Scénariste pour le cinéma, Maria Larrea a su projeter les éléments de son autobiographie dans un premier roman tendu comme une arbalète, décochant ses scènes fortes dans le torrent d’une narration aux mots cinglants, toute entière au service d’une urgence impérieuse : « raconter mon histoire », « me la réapproprier », « récupérer le roman familial », « écrire ma vérité ». Une vérité sans laquelle les non-dits ont longtemps et insidieusement creusé leur sillon douloureux, jetant notamment Maria adolescente dans l’instabilité, la rébellion, enfin dans un mélange de honte, de rancoeur et de colère l’empêchant de se construire. Son parcours tumultueux frappe d’autant plus qu’elle nous le livre sans fard, avec une sincérité presque brutale, sur le fond implacable d’une Espagne franquiste misérable et violente, relayé par celui du déracinement et de l’ostracisme vécus dans l’exil, avant que passé et présent ne s’entremêlent autour de l’affaire des bébés volés du franquisme et du parcours du combattant des victimes pour retrouver leur identité.

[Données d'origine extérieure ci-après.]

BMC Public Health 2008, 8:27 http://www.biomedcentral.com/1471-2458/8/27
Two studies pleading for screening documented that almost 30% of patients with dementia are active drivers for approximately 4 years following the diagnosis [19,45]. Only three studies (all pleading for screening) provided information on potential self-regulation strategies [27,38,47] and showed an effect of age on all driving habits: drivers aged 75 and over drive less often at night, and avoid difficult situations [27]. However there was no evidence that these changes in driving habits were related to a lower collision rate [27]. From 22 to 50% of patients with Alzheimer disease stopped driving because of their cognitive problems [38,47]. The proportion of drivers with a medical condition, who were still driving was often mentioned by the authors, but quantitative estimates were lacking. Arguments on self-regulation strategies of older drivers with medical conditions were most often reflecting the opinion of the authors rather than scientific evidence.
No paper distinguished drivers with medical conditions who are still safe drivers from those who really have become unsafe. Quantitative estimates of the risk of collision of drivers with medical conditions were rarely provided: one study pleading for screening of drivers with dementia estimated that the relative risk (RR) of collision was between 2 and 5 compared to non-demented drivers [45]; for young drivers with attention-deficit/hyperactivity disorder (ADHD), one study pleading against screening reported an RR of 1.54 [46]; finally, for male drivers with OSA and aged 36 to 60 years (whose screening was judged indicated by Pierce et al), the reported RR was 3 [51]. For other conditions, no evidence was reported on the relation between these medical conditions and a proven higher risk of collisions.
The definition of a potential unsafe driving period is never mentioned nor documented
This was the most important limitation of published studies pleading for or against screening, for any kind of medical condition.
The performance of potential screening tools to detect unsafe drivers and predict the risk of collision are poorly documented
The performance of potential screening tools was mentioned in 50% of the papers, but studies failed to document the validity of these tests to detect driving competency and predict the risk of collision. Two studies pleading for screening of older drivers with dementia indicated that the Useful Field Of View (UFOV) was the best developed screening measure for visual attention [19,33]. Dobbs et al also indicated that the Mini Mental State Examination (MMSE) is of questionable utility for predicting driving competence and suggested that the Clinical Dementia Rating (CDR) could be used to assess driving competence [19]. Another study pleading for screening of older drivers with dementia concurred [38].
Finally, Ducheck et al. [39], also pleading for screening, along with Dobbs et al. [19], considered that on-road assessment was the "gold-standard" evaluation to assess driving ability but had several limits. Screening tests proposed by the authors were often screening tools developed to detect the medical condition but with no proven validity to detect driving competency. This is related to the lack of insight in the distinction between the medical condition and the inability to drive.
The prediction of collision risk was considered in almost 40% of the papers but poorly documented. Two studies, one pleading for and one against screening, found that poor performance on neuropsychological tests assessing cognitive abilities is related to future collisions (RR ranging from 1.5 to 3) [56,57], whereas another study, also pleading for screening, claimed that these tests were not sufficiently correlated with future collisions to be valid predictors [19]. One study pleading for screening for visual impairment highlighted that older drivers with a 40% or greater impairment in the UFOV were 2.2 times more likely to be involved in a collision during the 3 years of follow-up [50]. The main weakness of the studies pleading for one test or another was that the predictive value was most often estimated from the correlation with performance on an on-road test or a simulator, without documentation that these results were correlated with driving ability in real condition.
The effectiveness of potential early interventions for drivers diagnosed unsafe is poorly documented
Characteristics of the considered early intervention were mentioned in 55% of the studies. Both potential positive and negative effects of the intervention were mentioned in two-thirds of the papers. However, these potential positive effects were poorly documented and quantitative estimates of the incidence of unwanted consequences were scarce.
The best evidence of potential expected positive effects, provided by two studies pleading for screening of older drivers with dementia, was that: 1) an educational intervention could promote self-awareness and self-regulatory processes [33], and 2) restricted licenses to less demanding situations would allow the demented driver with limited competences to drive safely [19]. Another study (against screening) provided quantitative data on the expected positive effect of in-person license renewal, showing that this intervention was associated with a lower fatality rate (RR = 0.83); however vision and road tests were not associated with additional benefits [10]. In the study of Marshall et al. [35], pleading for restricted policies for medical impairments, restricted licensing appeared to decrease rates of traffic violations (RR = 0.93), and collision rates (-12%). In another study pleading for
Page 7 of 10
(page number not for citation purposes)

Ce premier roman, aussi habilement composé qu’habité par une écriture passionnée, énergique, sans concession, est autant un témoignage remarquable qu’une entrée réussie en littérature. (4/5)

 

 

Citations :

Maria, c'est marrant, tu t'appelles comme notre femme de ménage.

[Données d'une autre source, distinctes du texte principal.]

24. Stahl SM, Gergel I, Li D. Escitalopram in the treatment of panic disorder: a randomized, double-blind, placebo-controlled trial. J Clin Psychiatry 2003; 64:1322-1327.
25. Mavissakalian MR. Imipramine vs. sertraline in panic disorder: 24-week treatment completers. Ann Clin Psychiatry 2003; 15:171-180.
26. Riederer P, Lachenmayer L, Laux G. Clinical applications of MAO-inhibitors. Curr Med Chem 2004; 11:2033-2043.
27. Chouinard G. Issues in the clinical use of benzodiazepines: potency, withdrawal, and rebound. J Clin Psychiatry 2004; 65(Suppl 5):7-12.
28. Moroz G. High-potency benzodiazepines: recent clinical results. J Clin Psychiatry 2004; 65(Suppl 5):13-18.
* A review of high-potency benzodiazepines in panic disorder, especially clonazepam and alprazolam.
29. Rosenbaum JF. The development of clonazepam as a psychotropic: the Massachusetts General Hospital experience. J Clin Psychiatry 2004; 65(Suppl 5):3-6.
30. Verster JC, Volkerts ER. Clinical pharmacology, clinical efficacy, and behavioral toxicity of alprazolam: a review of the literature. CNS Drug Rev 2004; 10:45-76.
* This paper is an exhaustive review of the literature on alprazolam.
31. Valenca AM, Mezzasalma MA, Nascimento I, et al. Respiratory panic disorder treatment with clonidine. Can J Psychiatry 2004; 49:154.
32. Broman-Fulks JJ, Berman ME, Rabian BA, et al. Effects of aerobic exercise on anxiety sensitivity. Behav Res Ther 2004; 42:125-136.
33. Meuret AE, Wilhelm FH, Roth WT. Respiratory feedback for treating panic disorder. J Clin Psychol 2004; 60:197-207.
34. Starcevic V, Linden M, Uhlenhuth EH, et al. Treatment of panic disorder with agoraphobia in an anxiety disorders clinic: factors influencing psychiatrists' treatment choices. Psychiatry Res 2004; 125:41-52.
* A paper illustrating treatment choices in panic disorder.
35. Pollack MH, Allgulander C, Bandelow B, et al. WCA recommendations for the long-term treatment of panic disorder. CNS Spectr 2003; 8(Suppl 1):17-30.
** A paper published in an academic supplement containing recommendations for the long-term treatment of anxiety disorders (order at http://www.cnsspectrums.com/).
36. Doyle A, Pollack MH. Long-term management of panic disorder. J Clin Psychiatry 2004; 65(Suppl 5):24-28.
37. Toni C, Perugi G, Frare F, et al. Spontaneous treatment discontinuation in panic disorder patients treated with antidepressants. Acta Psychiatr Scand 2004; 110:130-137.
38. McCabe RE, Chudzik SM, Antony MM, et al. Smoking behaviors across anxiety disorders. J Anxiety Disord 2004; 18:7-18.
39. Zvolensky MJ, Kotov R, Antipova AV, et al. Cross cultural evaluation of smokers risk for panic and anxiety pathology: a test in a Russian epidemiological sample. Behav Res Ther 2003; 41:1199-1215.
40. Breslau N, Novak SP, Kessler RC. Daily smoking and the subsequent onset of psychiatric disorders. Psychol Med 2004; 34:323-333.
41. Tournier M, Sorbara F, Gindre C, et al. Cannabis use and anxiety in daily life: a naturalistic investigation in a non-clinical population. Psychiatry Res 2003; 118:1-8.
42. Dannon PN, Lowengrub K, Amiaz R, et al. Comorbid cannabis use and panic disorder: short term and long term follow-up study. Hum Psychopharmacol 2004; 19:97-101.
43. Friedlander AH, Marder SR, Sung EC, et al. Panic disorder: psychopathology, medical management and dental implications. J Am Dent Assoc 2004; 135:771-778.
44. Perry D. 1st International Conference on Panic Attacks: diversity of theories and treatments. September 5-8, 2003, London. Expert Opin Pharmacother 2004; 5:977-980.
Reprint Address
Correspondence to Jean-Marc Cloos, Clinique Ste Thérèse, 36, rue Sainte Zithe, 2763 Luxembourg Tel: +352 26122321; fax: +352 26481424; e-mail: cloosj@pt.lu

Rêvant de m'appeler Sophie ou Julie, je tenais parfaitement mon rôle de jeune fille modèle devant les parents des copines qui m'invitaient à dîner, à dormir. Je jouais au singe savant. Oh, qu'elle est cultivée pour une fille de femme de ménage ! Je faisais mon effet sur les parents des autres, un mélange de pitié et d'épate quant à mes origines. J'exagérais le trait ; je les regardais comme des sauveurs et les écoutais plus que leur progéniture. Je buvais leur savoir et leurs connaissances. Nourrie et repue par leur bourgeoisie, je pouvais enfin m'éloigner de mon duo parental bruyant et angoissant. J'avais grandi comme une souris de laboratoire en captivité, j'avais enfin trouvé la sortie du labyrinthe que mes parents avaient construit autour de moi.